Model APT (Arbitrage Pricing Theory)
Pada dasarnya, model APT merupakan pengembangan pada model CAPM untuk menutup
kekurangan – kekurangan yang ada pada model CAPM. Perbedaannya dengan model CAPM
adalah model APT tidak hanya melihat satu faktor saja dalam menentukan perubahan harga
saham, tetapi model ini juga melihat faktor lain seperti inflasi, perubahan kurs, dan juga
kebijakan ekonomi. Menurut Kisman dan Restiyanita (2015), untuk mengetahui pengaruh
PDB terhadap tingkat suku bunga bisa dimenggunakan rumus APT berikut :
E(Rit) = a0 + b1GDPt + b2INTt + e0
Dimana :
E(Rit)

= Expected return on stock i, period t

a0

= Constant.

bi

= Sensitivity of each factor.

GDP

= Economic growth rate in period t

INT t

= Interest rate in period t

e0

= Random error

Rekomendasi
Rekomendasi yang dapat diberikan untuk Bank Muamalat Syariah dalam menerapkan
manajemen resiko kredit dan derivative yang digunakan menggunakan derivative SWAP
sudah sangat baik serta Perlu dipersiapkan panduan pengelolaan risiko atau benchmarking
bagi bank-bank syari’ah di Indonesia dengan melakukan studi banding ke negara-negara yang
menjalankan sistem perbankan Islam. Hal ini sangat diperlukan mengingat struktur aset dan
kredit bank syari’ah berbeda dengan bank biasa.
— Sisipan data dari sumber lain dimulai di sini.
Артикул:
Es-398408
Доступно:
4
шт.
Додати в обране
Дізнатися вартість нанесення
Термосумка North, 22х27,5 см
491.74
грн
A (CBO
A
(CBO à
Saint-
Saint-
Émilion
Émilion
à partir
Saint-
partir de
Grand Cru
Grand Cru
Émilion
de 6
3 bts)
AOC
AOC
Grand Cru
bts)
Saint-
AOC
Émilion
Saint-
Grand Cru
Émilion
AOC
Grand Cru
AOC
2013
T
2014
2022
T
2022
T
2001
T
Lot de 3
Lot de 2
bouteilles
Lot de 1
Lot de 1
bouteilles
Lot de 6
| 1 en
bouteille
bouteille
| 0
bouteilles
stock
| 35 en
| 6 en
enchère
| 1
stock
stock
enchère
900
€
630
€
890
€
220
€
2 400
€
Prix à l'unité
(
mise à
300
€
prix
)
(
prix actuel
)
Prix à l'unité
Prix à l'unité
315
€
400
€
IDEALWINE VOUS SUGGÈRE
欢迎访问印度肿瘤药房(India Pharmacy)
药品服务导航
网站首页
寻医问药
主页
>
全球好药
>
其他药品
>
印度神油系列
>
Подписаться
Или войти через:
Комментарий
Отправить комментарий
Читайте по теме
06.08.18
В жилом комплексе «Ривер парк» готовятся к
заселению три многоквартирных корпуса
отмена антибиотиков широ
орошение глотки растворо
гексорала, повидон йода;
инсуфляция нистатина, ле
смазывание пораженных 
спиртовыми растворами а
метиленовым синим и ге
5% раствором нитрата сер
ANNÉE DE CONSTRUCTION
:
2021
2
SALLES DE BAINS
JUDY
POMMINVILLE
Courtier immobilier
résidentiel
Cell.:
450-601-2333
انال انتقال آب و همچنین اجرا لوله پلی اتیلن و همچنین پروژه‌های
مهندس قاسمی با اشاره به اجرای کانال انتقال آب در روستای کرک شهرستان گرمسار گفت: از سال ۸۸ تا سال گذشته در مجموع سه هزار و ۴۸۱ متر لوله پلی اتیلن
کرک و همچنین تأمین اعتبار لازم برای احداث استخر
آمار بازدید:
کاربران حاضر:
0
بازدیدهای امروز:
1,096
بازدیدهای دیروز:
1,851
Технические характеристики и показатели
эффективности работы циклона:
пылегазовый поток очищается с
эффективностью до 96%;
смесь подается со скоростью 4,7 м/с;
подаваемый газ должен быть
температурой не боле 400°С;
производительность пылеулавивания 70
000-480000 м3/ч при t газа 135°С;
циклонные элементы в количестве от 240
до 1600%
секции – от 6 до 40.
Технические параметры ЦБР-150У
Sementara Based Accord II yang digunakan
sebagai acuan bank konvensional tidak bisa digunakan begitu saja oleh bank syari’ah.
Kesimpulan
Berdasarkan analisis yang dilakukan terhadap penerapan manajemen resiko kredit dan
instrument derivative. Pendanaan dalam bentuk pemberian kredit pada pola bank Islam
maupun lembaga keuangan syariah, perlu mendapat perhatian yang serius. Kredit macet
dapat menyebabkan likuiditas, keamanan dan penerimaan bank menjadi rendah dan bahkan
dapat mendatangkan kerugian yang cukup. Bank muamalat menggunakan Transaksi Spot,
yaitu transaksi pembelian dan penjualan valuta asing (valas) untuk penyerahan pada saat itu
(over the counter) atau penyelesaiannya paling lambat dalam jangka waktu dua hari.
Hukumnya adalah boleh
Pada kondisi ekonomi saat ini, model APT lah yang lebih baik dalam memprediksi suatu
return saham, hal ini didukung oleh penelitian yang dilakukan oleh Kisman dan Restiyanita
(2015).

Daftar Pustaka
Kisman, Z., & Shintabelle Restiyanita, M. 2015. The Validity of Capital Asset Pricing Model
(CAPM) and Arbitrage Pricing Theory (APT) in Predicting the Return of Stocks in Indonesia
Stock Exchange. American Journal of Economics, Finance and Management Vol. 1, No. 3,
2015, pp. 184-189
Karim, Adi Warman. 2003. “Menimbang Risiko Kredit di Bank Syariah”. Majalah Investor
No.88 Tahun V. Jakarta.
Rahardja, Prathama. 1997. “Uang dan Perbankan”; Cetakan Ketiga, Penerbit PT Rineka
Cipta, Jakarta.
Siamat, Dahlan. 1999. “Manajemen Lembaga keuangan”; Edisi Kedua. Jakarta.